Data to process: Begin
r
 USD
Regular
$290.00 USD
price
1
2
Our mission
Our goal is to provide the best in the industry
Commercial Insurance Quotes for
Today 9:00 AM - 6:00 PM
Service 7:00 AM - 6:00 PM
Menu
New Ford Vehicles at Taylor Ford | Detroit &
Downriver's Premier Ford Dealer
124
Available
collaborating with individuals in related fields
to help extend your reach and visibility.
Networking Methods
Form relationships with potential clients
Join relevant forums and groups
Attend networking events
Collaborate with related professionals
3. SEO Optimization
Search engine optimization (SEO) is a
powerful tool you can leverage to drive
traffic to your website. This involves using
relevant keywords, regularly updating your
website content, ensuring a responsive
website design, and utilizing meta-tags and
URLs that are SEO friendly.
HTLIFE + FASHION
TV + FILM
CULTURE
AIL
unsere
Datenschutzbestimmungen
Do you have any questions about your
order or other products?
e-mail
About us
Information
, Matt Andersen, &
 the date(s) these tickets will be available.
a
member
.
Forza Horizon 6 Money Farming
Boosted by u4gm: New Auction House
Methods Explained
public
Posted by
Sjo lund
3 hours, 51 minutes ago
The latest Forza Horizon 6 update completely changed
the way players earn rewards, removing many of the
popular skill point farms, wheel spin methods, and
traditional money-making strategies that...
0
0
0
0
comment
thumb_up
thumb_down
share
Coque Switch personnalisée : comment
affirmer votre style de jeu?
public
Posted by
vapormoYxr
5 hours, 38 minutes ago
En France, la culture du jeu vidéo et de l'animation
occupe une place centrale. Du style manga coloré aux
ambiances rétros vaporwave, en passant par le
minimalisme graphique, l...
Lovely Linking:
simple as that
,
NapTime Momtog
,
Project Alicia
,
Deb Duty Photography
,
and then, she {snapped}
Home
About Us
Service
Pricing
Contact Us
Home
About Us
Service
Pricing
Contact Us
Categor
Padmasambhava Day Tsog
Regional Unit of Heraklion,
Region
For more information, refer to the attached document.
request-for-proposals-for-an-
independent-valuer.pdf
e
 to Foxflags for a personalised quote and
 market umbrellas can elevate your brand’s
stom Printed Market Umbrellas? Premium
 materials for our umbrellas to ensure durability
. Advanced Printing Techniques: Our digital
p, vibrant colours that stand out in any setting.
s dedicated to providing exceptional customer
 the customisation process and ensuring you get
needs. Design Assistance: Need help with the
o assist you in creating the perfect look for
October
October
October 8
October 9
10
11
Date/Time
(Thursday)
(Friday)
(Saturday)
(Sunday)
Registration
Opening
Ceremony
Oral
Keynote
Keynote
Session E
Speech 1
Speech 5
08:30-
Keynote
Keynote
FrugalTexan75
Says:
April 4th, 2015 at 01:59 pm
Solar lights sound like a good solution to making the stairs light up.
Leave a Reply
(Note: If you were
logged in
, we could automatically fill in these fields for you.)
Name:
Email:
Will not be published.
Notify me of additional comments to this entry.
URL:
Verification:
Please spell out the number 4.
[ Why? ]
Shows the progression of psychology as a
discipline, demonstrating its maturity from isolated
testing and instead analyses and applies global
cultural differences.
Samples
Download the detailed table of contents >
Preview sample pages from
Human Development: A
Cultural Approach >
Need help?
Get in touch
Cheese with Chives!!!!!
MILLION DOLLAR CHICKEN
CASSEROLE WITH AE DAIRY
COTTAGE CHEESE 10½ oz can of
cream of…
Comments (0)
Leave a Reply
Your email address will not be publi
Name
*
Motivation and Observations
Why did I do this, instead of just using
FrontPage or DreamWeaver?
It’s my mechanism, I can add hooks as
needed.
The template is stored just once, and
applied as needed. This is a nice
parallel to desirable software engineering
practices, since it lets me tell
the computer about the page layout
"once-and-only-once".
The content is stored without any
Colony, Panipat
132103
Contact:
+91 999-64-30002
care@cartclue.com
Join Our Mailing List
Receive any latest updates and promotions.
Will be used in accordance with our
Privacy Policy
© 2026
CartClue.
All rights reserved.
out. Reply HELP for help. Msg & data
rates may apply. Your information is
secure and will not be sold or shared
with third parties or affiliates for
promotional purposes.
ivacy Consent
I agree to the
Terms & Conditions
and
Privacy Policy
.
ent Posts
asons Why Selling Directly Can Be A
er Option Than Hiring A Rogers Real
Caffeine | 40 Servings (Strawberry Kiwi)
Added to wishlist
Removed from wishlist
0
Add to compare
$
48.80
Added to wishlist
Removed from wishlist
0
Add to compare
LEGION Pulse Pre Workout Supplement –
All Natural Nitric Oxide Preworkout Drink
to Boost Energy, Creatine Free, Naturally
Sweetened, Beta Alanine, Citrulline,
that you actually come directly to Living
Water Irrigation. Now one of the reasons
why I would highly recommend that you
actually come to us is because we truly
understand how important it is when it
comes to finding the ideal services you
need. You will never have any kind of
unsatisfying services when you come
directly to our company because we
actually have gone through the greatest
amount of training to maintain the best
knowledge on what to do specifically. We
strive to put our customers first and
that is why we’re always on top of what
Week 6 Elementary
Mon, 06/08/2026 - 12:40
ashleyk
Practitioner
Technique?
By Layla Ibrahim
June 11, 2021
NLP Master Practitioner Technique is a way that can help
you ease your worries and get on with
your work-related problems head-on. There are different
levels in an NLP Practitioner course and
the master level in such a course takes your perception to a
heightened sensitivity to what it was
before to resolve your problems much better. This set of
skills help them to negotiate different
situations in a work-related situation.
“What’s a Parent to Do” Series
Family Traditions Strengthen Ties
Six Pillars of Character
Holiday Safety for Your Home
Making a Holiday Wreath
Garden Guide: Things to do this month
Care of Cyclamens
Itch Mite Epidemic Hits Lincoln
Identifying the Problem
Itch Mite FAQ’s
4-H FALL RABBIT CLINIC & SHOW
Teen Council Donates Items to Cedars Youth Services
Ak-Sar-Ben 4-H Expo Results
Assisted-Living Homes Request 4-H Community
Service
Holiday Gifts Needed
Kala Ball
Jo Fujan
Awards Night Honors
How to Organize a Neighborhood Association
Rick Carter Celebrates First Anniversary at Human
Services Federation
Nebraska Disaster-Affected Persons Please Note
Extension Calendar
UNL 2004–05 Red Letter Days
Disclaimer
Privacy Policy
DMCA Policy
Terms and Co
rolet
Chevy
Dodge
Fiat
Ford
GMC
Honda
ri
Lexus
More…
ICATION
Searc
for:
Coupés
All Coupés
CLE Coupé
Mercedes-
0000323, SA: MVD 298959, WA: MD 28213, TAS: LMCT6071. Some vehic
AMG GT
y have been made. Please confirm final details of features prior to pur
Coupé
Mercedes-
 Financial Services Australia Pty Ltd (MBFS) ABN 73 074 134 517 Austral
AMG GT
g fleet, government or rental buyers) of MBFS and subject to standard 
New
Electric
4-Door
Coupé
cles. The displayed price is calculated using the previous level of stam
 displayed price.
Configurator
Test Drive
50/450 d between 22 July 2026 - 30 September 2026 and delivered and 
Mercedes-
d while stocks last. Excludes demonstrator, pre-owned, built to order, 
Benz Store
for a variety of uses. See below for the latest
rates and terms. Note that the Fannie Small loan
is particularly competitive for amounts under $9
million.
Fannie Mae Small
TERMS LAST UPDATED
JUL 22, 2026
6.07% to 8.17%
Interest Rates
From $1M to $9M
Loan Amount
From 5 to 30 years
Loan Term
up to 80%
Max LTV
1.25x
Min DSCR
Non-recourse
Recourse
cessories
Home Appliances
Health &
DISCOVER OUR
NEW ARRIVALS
Data to process: End
◆ **Task requirements**:
Please retype every line of the saved data entries above, keeping each one character for character.

◆ **Solution**:
r
 USD
Regular
$290.00 USD
price
1
2
Our mission
Our goal is to provide the best in the industry
Commercial Insurance Quotes for
Today 9:00 AM - 6:00 PM
Service 7:00 AM - 6:00 PM
Menu
New Ford Vehicles at Taylor Ford | Detroit &
Downriver's Premier Ford Dealer
124
Available
collaborating with individuals in related fields
to help extend your reach and visibility.
Networking Methods
Form relationships with potential clients
Join relevant forums and groups
Attend networking events
Collaborate with related professionals
3. SEO Optimization
Search engine optimization (SEO) is a
powerful tool you can leverage to drive
traffic to your website. This involves using
relevant keywords, regularly updating your
website content, ensuring a responsive
website design, and utilizing meta-tags and
URLs that are SEO friendly.
HTLIFE + FASHION
TV + FILM
CULTURE
AIL
unsere
Datenschutzbestimmungen
Do you have any questions about your
order or other products?
e-mail
About us
Information
, Matt Andersen, &
 the date(s) these tickets will be available.
a
member
.
Forza Horizon 6 Money Farming
Boosted by u4gm: New Auction House
Methods Explained
public
Posted by
Sjo lund
3 hours, 51 minutes ago
The latest Forza Horizon 6 update completely changed
the way players earn rewards, removing many of the
popular skill point farms, wheel spin methods, and
traditional money-making strategies that...
0
0
0
0
comment
thumb_up
thumb_down
share
Coque Switch personnalisée : comment
affirmer votre style de jeu?
public
Posted by
vapormoYxr
5 hours, 38 minutes ago
En France, la culture du jeu vidéo et de l'animation
occupe une place centrale. Du style manga coloré aux
ambiances rétros vaporwave, en passant par le
minimalisme graphique, l...
Lovely Linking:
simple as that
,
NapTime Momtog
,
Project Alicia
,
Deb Duty Photography
,
and then, she {snapped}
Home
About Us
Service
Pricing
Contact Us
Home
About Us
Service
Pricing
Contact Us
Categor
Padmasambhava Day Tsog
Regional Unit of Heraklion,
Region
For more information, refer to the attached document.
request-for-proposals-for-an-
independent-valuer.pdf
e
 to Foxflags for a personalised quote and
 market umbrellas can elevate your brand’s
stom Printed Market Umbrellas? Premium
 materials for our umbrellas to ensure durability
. Advanced Printing Techniques: Our digital
p, vibrant colours that stand out in any setting.
s dedicated to providing exceptional customer
 the customisation process and ensuring you get
needs. Design Assistance: Need help with the
o assist you in creating the perfect look for
October
October
October 8
October 9
10
11
Date/Time
(Thursday)
(Friday)
(Saturday)
(Sunday)
Registration
Opening
Ceremony
Oral
Keynote
Keynote
Session E
Speech 1
Speech 5
08:30-
Keynote
Keynote
FrugalTexan75
Says:
April 4th, 2015 at 01:59 pm
Solar lights sound like a good solution to making the stairs light up.
Leave a Reply
(Note: If you were
logged in
, we could automatically fill in these fields for you.)
Name:
Email:
Will not be published.
Notify me of additional comments to this entry.
URL:
Verification:
Please spell out the number 4.
[ Why? ]
Shows the progression of psychology as a
discipline, demonstrating its maturity from isolated
testing and instead analyses and applies global
cultural differences.
Samples
Download the detailed table of contents >
Preview sample pages from
Human Development: A
Cultural Approach >
Need help?
Get in touch
Cheese with Chives!!!!!
MILLION DOLLAR CHICKEN
CASSEROLE WITH AE DAIRY
COTTAGE CHEESE 10½ oz can of
cream of…
Comments (0)
Leave a Reply
Your email address will not be publi
Name
*
Motivation and Observations
Why did I do this, instead of just using
FrontPage or DreamWeaver?
It’s my mechanism, I can add hooks as
needed.
The template is stored just once, and
applied as needed. This is a nice
parallel to desirable software engineering
practices, since it lets me tell
the computer about the page layout
"once-and-only-once".
The content is stored without any
Colony, Panipat
132103
Contact:
+91 999-64-30002
care@cartclue.com
Join Our Mailing List
Receive any latest updates and promotions.
Will be used in accordance with our
Privacy Policy
© 2026
CartClue.
All rights reserved.
out. Reply HELP for help. Msg & data
rates may apply. Your information is
secure and will not be sold or shared
with third parties or affiliates for
promotional purposes.
ivacy Consent
I agree to the
Terms & Conditions
and
Privacy Policy
.
ent Posts
asons Why Selling Directly Can Be A
er Option Than Hiring A Rogers Real
Caffeine | 40 Servings (Strawberry Kiwi)
Added to wishlist
Removed from wishlist
0
Add to compare
$
48.80
Added to wishlist
Removed from wishlist
0
Add to compare
LEGION Pulse Pre Workout Supplement –
All Natural Nitric Oxide Preworkout Drink
to Boost Energy, Creatine Free, Naturally
Sweetened, Beta Alanine, Citrulline,
that you actually come directly to Living
Water Irrigation. Now one of the reasons
why I would highly recommend that you
actually come to us is because we truly
understand how important it is when it
comes to finding the ideal services you
need. You will never have any kind of
unsatisfying services when you come
directly to our company because we
actually have gone through the greatest
amount of training to maintain the best
knowledge on what to do specifically. We
strive to put our customers first and
that is why we’re always on top of what
Week 6 Elementary
Mon, 06/08/2026 - 12:40
ashleyk
Practitioner
Technique?
By Layla Ibrahim
June 11, 2021
NLP Master Practitioner Technique is a way that can help
you ease your worries and get on with
your work-related problems head-on. There are different
levels in an NLP Practitioner course and
the master level in such a course takes your perception to a
heightened sensitivity to what it was
before to resolve your problems much better. This set of
skills help them to negotiate different
situations in a work-related situation.
“What’s a Parent to Do” Series
Family Traditions Strengthen Ties
Six Pillars of Character
Holiday Safety for Your Home
Making a Holiday Wreath
Garden Guide: Things to do this month
Care of Cyclamens
Itch Mite Epidemic Hits Lincoln
Identifying the Problem
Itch Mite FAQ’s
4-H FALL RABBIT CLINIC & SHOW
Teen Council Donates Items to Cedars Youth Services
Ak-Sar-Ben 4-H Expo Results
Assisted-Living Homes Request 4-H Community
Service
Holiday Gifts Needed
Kala Ball
Jo Fujan
Awards Night Honors
How to Organize a Neighborhood Association
Rick Carter Celebrates First Anniversary at Human
Services Federation
Nebraska Disaster-Affected Persons Please Note
Extension Calendar
UNL 2004–05 Red Letter Days
Disclaimer
Privacy Policy
DMCA Policy
Terms and Co
rolet
Chevy
Dodge
Fiat
Ford
GMC
Honda
ri
Lexus
More…
ICATION
Searc
for:
Coupés
All Coupés
CLE Coupé
Mercedes-
0000323, SA: MVD 298959, WA: MD 28213, TAS: LMCT6071. Some vehic
AMG GT
y have been made. Please confirm final details of features prior to pur
Coupé
Mercedes-
 Financial Services Australia Pty Ltd (MBFS) ABN 73 074 134 517 Austral
AMG GT
g fleet, government or rental buyers) of MBFS and subject to standard 
New
Electric
4-Door
Coupé
cles. The displayed price is calculated using the previous level of stam
 displayed price.
Configurator
Test Drive
50/450 d between 22 July 2026 - 30 September 2026 and delivered and 
Mercedes-
d while stocks last. Excludes demonstrator, pre-owned, built to order, 
Benz Store
for a variety of uses. See below for the latest
rates and terms. Note that the Fannie Small loan
is particularly competitive for amounts under $9
million.
Fannie Mae Small
TERMS LAST UPDATED
JUL 22, 2026
6.07% to 8.17%
Interest Rates
From $1M to $9M
Loan Amount
From 5 to 30 years
Loan Term
up to 80%
Max LTV
1.25x
Min DSCR
Non-recourse
Recourse
cessories
Home Appliances
Health &
DISCOVER OUR
NEW ARRIVALS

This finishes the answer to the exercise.